期刊名称:Proceedings of the National Academy of Sciences
印刷版ISSN:0027-8424
电子版ISSN:1091-6490
出版年度:2022
卷号:119
期号:7
DOI:10.1073/pnas.2115865119
语种:English
出版社:The National Academy of Sciences of the United States of America
摘要:Significance
Consumers often regard heirloom fruit varieties grown in the garden as more flavorful than commercial varieties purchased at the grocery store. While plant breeders have historically focused on improving producer-orientated traits such as yield, consumer-oriented traits such as flavor have regularly been neglected. This is, in part, due to the difficulty associated with measuring the sensory perceptions of flavor. Here, we combine fruit chemical and consumer sensory panel information to train machine learning models that can predict how flavorful a fruit will be from its chemistry. By increasing the throughput of flavor evaluations, these models will help plant breeders to integrate flavor earlier in the breeding pipeline and aid in the design of varieties with exceptional flavor profiles.

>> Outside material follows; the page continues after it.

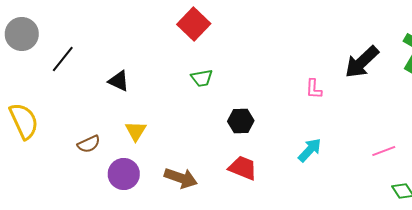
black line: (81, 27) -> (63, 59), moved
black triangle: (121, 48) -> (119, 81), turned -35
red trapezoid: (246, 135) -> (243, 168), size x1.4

Although they are staple foods in cuisines globally, many commercial fruit varieties have become progressively less flavorful over time. Due to the cost and difficulty associated with flavor phenotyping, breeding programs have long been challenged in selecting for this complex trait. To address this issue, we leveraged targeted metabolomics of diverse tomato and blueberry accessions and their corresponding consumer panel ratings to create statistical and machine learning models that can predict sensory perceptions of fruit flavor. Using these models, a breeding program can assess flavor ratings for a large number of genotypes, previously limited by the low throughput of consumer sensory panels. The ability to predict consumer ratings of liking, sweet, sour, umami, and flavor intensity was evaluated by a 10-fold cross-validation, and the accuracies of 18 different models were assessed. The prediction accuracies were high for most attributes and ranged from 0.87 for sourness intensity in blueberry using XGBoost to 0.46 for overall liking in tomato using linear regression. Further, the best-performing models were used to infer the flavor compounds (sugars, acids, and volatiles) that contribute most to each flavor attribute. We found that the variance decomposition of overall liking score estimates that 42% and 56% of the variance was explained by volatile organic compounds in tomato and blueberry, respectively. We expect that these models will enable an earlier incorporation of flavor as breeding targets and encourage selection and release of more flavorful fruit varieties.